Frye said they also took the GDA’s and the exterminators’ advice on limiting the food supply and storing food items.
“We are dumping the food into metal containers to hold the food so the rodents can’t chew through the plastic to get to the food,” she said.
Frye said it’s not a problem that will be completely resolved in a few weeks, but the staff has made enough progress to keep the facility open and they’re still working to keep the rats away.
However, the ordeal has strained the shelter’s already-tight budget as the large, metal, food-storage containers were costly.
“We haven’t found a good answer as to where we are going to house all our food because we get such large quantities donated,” Frye said. “But we are looking into some old-style chest freezers — something [rats] can’t chew through.”
As the animal control and shelter personnel work through the rodent issue, they are also preparing for the cold winter months ahead.
Frye said the staff still has plenty of blankets but will need lots of bleach to keep all areas clean and rodent-free. In addition, they need large garbage bags and large, rat-proof solid food containers.

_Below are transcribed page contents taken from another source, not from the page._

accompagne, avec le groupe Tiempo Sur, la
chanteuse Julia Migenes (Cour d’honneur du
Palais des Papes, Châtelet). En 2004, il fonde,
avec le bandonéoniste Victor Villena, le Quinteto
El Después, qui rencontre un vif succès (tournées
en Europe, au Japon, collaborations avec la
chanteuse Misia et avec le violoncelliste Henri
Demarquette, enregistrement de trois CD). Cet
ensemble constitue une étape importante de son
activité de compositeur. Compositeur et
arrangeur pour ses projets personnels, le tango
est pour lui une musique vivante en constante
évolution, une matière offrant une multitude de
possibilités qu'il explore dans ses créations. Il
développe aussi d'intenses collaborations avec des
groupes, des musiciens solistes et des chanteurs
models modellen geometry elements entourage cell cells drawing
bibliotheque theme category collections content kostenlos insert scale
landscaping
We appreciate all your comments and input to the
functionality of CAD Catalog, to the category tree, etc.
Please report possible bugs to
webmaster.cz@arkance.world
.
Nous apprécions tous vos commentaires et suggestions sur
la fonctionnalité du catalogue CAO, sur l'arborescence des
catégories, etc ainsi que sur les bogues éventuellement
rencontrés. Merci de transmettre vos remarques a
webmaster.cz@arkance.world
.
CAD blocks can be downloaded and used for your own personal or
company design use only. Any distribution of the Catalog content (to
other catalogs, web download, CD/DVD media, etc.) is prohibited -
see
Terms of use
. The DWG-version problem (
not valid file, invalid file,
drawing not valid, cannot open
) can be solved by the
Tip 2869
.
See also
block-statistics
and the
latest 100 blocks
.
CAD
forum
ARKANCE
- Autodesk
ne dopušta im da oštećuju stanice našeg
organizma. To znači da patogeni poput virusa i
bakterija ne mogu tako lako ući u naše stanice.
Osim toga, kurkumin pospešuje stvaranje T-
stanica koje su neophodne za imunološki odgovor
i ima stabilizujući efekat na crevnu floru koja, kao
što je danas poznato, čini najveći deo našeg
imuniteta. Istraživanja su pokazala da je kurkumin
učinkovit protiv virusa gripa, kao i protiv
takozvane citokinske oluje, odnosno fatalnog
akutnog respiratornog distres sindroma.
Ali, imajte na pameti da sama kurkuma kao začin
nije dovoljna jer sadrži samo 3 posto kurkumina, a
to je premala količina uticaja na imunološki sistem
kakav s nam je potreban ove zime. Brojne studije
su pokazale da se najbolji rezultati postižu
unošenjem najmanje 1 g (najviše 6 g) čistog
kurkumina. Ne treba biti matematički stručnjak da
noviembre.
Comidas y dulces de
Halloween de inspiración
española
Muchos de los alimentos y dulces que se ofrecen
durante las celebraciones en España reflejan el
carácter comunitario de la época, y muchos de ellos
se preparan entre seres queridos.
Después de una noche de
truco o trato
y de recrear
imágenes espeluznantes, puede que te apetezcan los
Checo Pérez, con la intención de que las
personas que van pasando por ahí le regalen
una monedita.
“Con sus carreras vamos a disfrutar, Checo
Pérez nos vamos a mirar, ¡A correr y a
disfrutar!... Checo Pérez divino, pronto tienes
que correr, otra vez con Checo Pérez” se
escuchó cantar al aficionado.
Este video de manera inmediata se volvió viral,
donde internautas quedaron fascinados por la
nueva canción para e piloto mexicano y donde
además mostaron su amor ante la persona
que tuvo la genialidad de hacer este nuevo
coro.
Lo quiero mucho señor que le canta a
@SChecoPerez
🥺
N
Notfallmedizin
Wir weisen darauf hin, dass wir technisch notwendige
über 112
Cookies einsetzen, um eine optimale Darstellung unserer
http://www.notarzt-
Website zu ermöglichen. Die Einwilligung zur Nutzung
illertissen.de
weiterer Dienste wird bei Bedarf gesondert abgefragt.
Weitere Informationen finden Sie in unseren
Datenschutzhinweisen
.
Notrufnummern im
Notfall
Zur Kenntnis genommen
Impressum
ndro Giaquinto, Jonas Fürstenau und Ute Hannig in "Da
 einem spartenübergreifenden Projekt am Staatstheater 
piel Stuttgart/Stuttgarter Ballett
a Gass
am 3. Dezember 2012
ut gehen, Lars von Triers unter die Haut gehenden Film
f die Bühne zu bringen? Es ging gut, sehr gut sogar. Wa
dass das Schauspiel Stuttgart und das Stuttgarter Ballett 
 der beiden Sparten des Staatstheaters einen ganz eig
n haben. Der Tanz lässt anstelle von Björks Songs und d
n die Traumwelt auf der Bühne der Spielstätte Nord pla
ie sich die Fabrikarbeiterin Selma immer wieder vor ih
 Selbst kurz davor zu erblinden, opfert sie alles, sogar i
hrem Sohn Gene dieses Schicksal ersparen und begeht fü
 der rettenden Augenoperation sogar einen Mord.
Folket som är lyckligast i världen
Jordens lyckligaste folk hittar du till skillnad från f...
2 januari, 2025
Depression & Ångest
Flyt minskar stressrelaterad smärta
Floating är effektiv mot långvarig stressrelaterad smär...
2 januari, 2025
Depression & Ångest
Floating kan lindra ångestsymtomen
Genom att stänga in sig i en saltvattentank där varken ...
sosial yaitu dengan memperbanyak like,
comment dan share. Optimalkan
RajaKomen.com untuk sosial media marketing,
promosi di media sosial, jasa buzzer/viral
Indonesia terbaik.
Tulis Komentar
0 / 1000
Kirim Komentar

Brown said the county is in the planning stages of building a newer, more modern animal control facility and officials have been visiting neighboring facilities to get ideas.
Frye said she and her staff want to put this issue behind them and focus on fundraisers to get them through the cold spell.
The shelter’s big annual moneymaker, the Pouring for Paws Celebrity Bartending event, is slated for Nov. 19 at Vann’s Bar and Grill.
“We are looking for a good crowd and I’m still getting my bartenders ready, but I do have a few already lined up,” Frye said. “We will participate in the holiday parade. But our big event is the Pouring for Paws and we will need some help with it.”